Front. Hum. Neurosci., 20 December 2016
Sec. Speech and Language
This article is part of the Research Topic Language beyond words: the neuroscience of accent View all 14 articles

Editorial: Language beyond Words: The Neuroscience of Accent

  • 1Department of Spanish Language, University of Malaga, Malaga, Spain
  • 2Department of Linguistics and Literary Studies, Clinical and Experimental Neurolinguistics, Vrije Universiteit Brussel, Brussels, Belgium
  • 3Department of Neurology and Memory Clinic, ZNA Middelheim General Hospital Antwerp, Antwerp, Belgium
  • 4Cognitive Neurology and Aphasia Unit and Cathedra ARPA of Aphasia, Centro de Investigaciones Médico-Sanitarias, Instituto de Investigación Biomédica de Málaga, University of Malaga, Malaga, Spain
  • 5Department of Psychobiology and Methodology of Behavioural Sciences, Faculty of Psychology, University of Malaga, Malaga, Spain

Editorial on the Research Topic
Language beyond Words: The Neuroscience of Accent

Introduction

Speakers differ not only in the number of languages they master, but also in the accents they impart. Indeed, accent is an essential component of our identity to the extent that in many cases our social adscription to specific groups and our judgements about others are based on accent. The relevance of accent was often dismissed by many linguists for a large part of the twentieth century. However, today it is widely acknowledged that spoken language does not exist without an accent. There are, however, some circumstances under which speakers are unable to modulate accent properly. In fact, many late learners of a second language are unable to acquire the native-like accent in the new language, and some individuals with discrete brain lesions in the speech production network or neuropsychiatric problems may change or lose their regional accent or acquire a peculiar accent, which gives raise to what we know as foreign accent syndrome (FAS).
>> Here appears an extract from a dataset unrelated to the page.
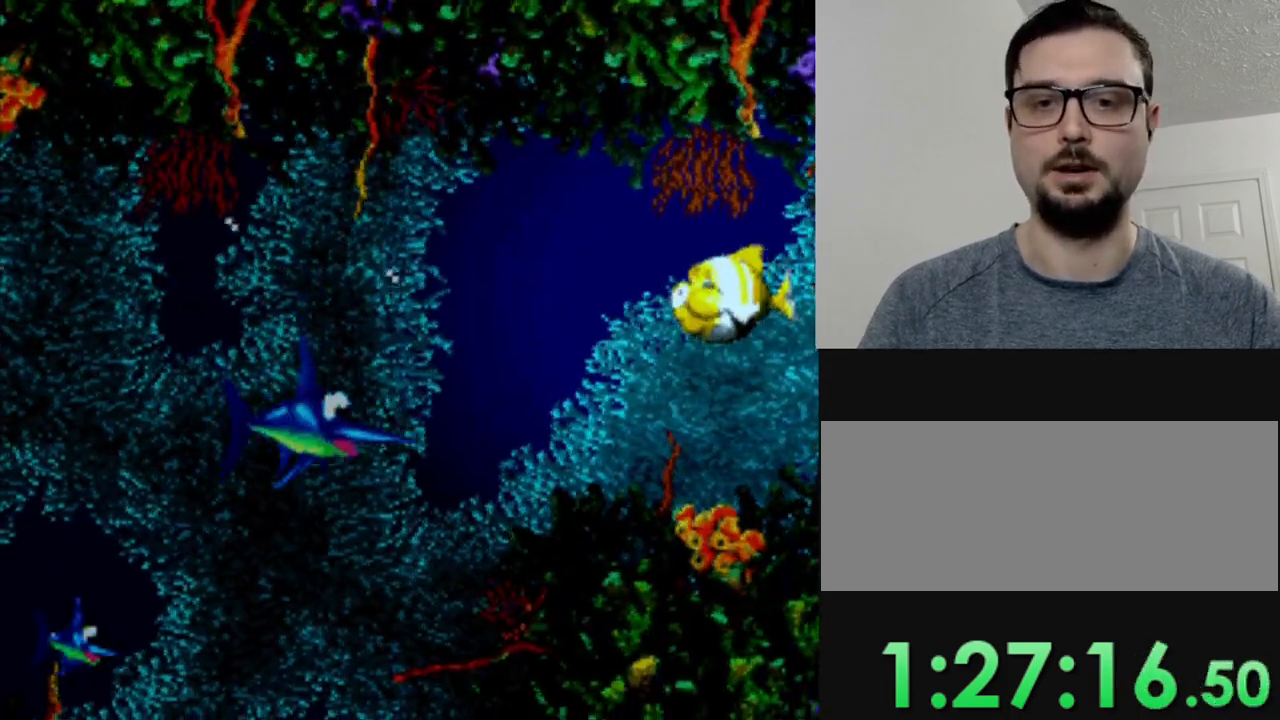
{"buttons": ["DPAD_DOWN"], "events": []}
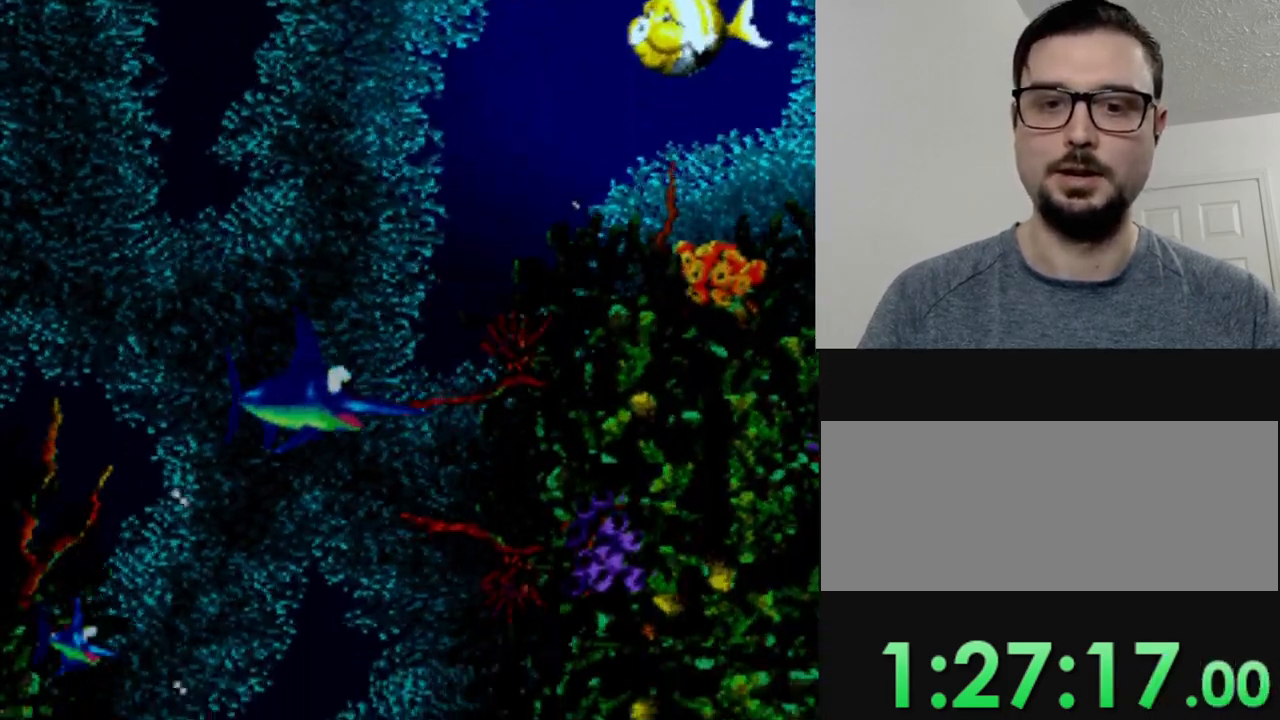
{"buttons": ["DPAD_LEFT"], "events": [[367, "DPAD_LEFT", "down"], [434, "DPAD_DOWN", "up"]]}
The evidence that accent is extremely relevant both socially and linguistically is reflected by an increased interest of neuroscientists. An important aspect to advance our understanding on the neuroscience of accent is to gain further knowledge on the large-scale set of neural structures that modulate the reception and production of accents. Several populations are germane for the study of accent. One special group is composed of healthy late learners of a second language; another group consists of subjects who are unable to acquire their native pronunciation and instead speak with a foreign accent. Finally, other cases of interest for this Research Topic are patients with accent changes due to psychiatric disorders (psychogenic FAS) or neurological conditions and its variants (neurogenic FAS). Although pathological changes in accent have been considered rare, a growing number of cases are appearing in the literature. In the past decade, neuroscience has made a huge leap in developing new instrumental techniques for studying speech production (e.g., computer-assisted pronunciation training systems) and many labs worldwide are also using modern neuroimaging to explore the neural mechanisms underlying accent.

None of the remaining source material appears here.